Data entries:

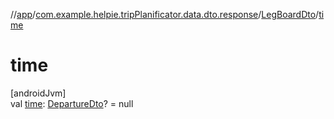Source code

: //[app](../../../index.md)/[com.example.helpie.tripPlanificator.data.dto.response](../index.md)/[LegBoardDto](index.md)/[time](time.md)

# time

[androidJvm]\
val [time](time.md): [DepartureDto](../-departure-dto/index.md)? = null
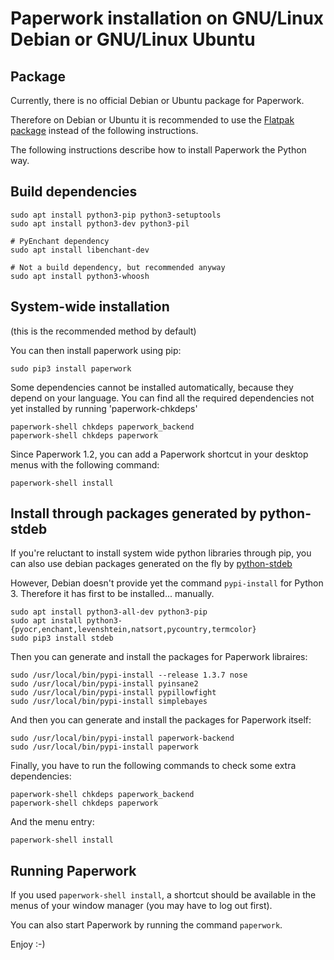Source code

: # Paperwork installation on GNU/Linux Debian or GNU/Linux Ubuntu

## Package

Currently, there is no official Debian or Ubuntu package for Paperwork.

Therefore on Debian or Ubuntu it is recommended to use the
[Flatpak package](https://gitlab.gnome.org/World/OpenPaperwork/paperwork/blob/master/flatpak/README.markdown#readme)
instead of the following instructions.

The following instructions describe how to install Paperwork the Python way.

## Build dependencies

    sudo apt install python3-pip python3-setuptools
    sudo apt install python3-dev python3-pil

    # PyEnchant dependency
    sudo apt install libenchant-dev

    # Not a build dependency, but recommended anyway
    sudo apt install python3-whoosh

## System-wide installation

(this is the recommended method by default)

You can then install paperwork using pip:

    sudo pip3 install paperwork

Some dependencies cannot be installed automatically, because they depend on
your language. You can find all the required dependencies not yet installed by
running 'paperwork-chkdeps'

    paperwork-shell chkdeps paperwork_backend
    paperwork-shell chkdeps paperwork

Since Paperwork 1.2, you can add a Paperwork shortcut in your desktop menus
with the following command:

    paperwork-shell install

## Install through packages generated by python-stdeb

If you're reluctant to install system wide python libraries through pip,
you can also use debian packages generated on the fly by [python-stdeb](https://pypi.python.org/pypi/stdeb)

However, Debian doesn't provide yet the command `pypi-install` for Python 3.
Therefore it has first to be installed... manually.

    sudo apt install python3-all-dev python3-pip
    sudo apt install python3-{pyocr,enchant,levenshtein,natsort,pycountry,termcolor}
    sudo pip3 install stdeb

Then you can generate and install the packages for Paperwork libraires:

    sudo /usr/local/bin/pypi-install --release 1.3.7 nose
    sudo /usr/local/bin/pypi-install pyinsane2
    sudo /usr/local/bin/pypi-install pypillowfight
    sudo /usr/local/bin/pypi-install simplebayes

And then you can generate and install the packages for Paperwork itself:

    sudo /usr/local/bin/pypi-install paperwork-backend
    sudo /usr/local/bin/pypi-install paperwork

Finally, you have to run the following commands to check some extra dependencies:

    paperwork-shell chkdeps paperwork_backend
    paperwork-shell chkdeps paperwork

And the menu entry:

    paperwork-shell install

## Running Paperwork

If you used `paperwork-shell install`, a shortcut should be available in the
menus of your window manager (you may have to log out first).

You can also start Paperwork by running the command `paperwork`.

Enjoy :-)
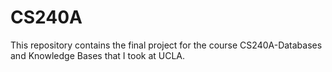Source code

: # CS240A
This repository contains the final project for the course CS240A-Databases and Knowledge Bases that I took at UCLA.
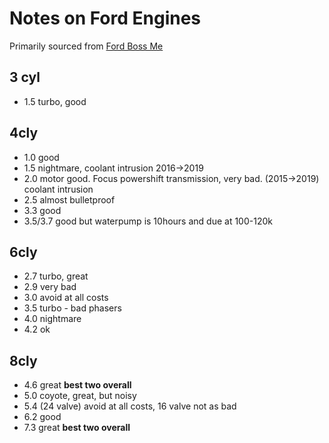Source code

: # Notes on Ford Engines

Primarily sourced from [Ford Boss Me](https://www.youtube.com/watch?v=YcJNgXCgKfg)

## 3 cyl
- 1.5 turbo, good

## 4cly
- 1.0 good
- 1.5 nightmare, coolant intrusion 2016->2019
- 2.0 motor good. Focus powershift transmission, very bad. (2015->2019) coolant intrusion
- 2.5 almost bulletproof
- 3.3 good
- 3.5/3.7 good but waterpump is 10hours and due at 100-120k


## 6cly
- 2.7 turbo, great
- 2.9 very bad
- 3.0 avoid at all costs
- 3.5 turbo - bad phasers
- 4.0 nightmare
- 4.2 ok

## 8cly
- 4.6 great **best two overall**
- 5.0 coyote, great, but noisy
- 5.4 (24 valve) avoid at all costs, 16 valve not as bad
- 6.2 good
- 7.3 great **best two overall**
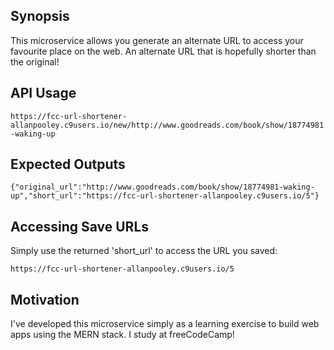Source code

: ## Synopsis

This microservice allows you generate an alternate URL to access your favourite place on the web. An alternate URL that is hopefully shorter than the original!

## API Usage

`https://fcc-url-shortener-allanpooley.c9users.io/new/http://www.goodreads.com/book/show/18774981-waking-up`

## Expected Outputs

`{"original_url":"http://www.goodreads.com/book/show/18774981-waking-up","short_url":"https://fcc-url-shortener-allanpooley.c9users.io/5"}`


## Accessing Save URLs

Simply use the returned 'short_url' to access the URL you saved:

`https://fcc-url-shortener-allanpooley.c9users.io/5`


## Motivation

I've developed this microservice simply as a learning exercise to build web apps using the MERN stack. I study at freeCodeCamp!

-- WHAT YOU WILL DO --
Could you repeat all of the entries above word for word, leaving out the pictures?

-- EXERCISE OUTPUT --
Source code

: //[app](../../../index.md)/[com.example.helpie.tripPlanificator.data.dto.response](../index.md)/[LegBoardDto](index.md)/[time](time.md)

# time

[androidJvm]\
val [time](time.md): [DepartureDto](../-departure-dto/index.md)? = null
Source code

: # Paperwork installation on GNU/Linux Debian or GNU/Linux Ubuntu

## Package

Currently, there is no official Debian or Ubuntu package for Paperwork.

Therefore on Debian or Ubuntu it is recommended to use the
[Flatpak package](https://gitlab.gnome.org/World/OpenPaperwork/paperwork/blob/master/flatpak/README.markdown#readme)
instead of the following instructions.

The following instructions describe how to install Paperwork the Python way.

## Build dependencies

    sudo apt install python3-pip python3-setuptools
    sudo apt install python3-dev python3-pil

    # PyEnchant dependency
    sudo apt install libenchant-dev

    # Not a build dependency, but recommended anyway
    sudo apt install python3-whoosh

## System-wide installation

(this is the recommended method by default)

You can then install paperwork using pip:

    sudo pip3 install paperwork

Some dependencies cannot be installed automatically, because they depend on
your language. You can find all the required dependencies not yet installed by
running 'paperwork-chkdeps'

    paperwork-shell chkdeps paperwork_backend
    paperwork-shell chkdeps paperwork

Since Paperwork 1.2, you can add a Paperwork shortcut in your desktop menus
with the following command:

    paperwork-shell install

## Install through packages generated by python-stdeb

If you're reluctant to install system wide python libraries through pip,
you can also use debian packages generated on the fly by [python-stdeb](https://pypi.python.org/pypi/stdeb)

However, Debian doesn't provide yet the command `pypi-install` for Python 3.
Therefore it has first to be installed... manually.

    sudo apt install python3-all-dev python3-pip
    sudo apt install python3-{pyocr,enchant,levenshtein,natsort,pycountry,termcolor}
    sudo pip3 install stdeb

Then you can generate and install the packages for Paperwork libraires:

    sudo /usr/local/bin/pypi-install --release 1.3.7 nose
    sudo /usr/local/bin/pypi-install pyinsane2
    sudo /usr/local/bin/pypi-install pypillowfight
    sudo /usr/local/bin/pypi-install simplebayes

And then you can generate and install the packages for Paperwork itself:

    sudo /usr/local/bin/pypi-install paperwork-backend
    sudo /usr/local/bin/pypi-install paperwork

Finally, you have to run the following commands to check some extra dependencies:

    paperwork-shell chkdeps paperwork_backend
    paperwork-shell chkdeps paperwork

And the menu entry:

    paperwork-shell install

## Running Paperwork

If you used `paperwork-shell install`, a shortcut should be available in the
menus of your window manager (you may have to log out first).

You can also start Paperwork by running the command `paperwork`.

Enjoy :-)
Source code

: # CS240A
This repository contains the final project for the course CS240A-Databases and Knowledge Bases that I took at UCLA.
Source code

: # Notes on Ford Engines

Primarily sourced from [Ford Boss Me](https://www.youtube.com/watch?v=YcJNgXCgKfg)

## 3 cyl
- 1.5 turbo, good

## 4cly
- 1.0 good
- 1.5 nightmare, coolant intrusion 2016->2019
- 2.0 motor good. Focus powershift transmission, very bad. (2015->2019) coolant intrusion
- 2.5 almost bulletproof
- 3.3 good
- 3.5/3.7 good but waterpump is 10hours and due at 100-120k


## 6cly
- 2.7 turbo, great
- 2.9 very bad
- 3.0 avoid at all costs
- 3.5 turbo - bad phasers
- 4.0 nightmare
- 4.2 ok

## 8cly
- 4.6 great **best two overall**
- 5.0 coyote, great, but noisy
- 5.4 (24 valve) avoid at all costs, 16 valve not as bad
- 6.2 good
- 7.3 great **best two overall**
Source code

: ## Synopsis

This microservice allows you generate an alternate URL to access your favourite place on the web. An alternate URL that is hopefully shorter than the original!

## API Usage

`https://fcc-url-shortener-allanpooley.c9users.io/new/http://www.goodreads.com/book/show/18774981-waking-up`

## Expected Outputs

`{"original_url":"http://www.goodreads.com/book/show/18774981-waking-up","short_url":"https://fcc-url-shortener-allanpooley.c9users.io/5"}`


## Accessing Save URLs

Simply use the returned 'short_url' to access the URL you saved:

`https://fcc-url-shortener-allanpooley.c9users.io/5`


## Motivation

I've developed this microservice simply as a learning exercise to build web apps using the MERN stack. I study at freeCodeCamp!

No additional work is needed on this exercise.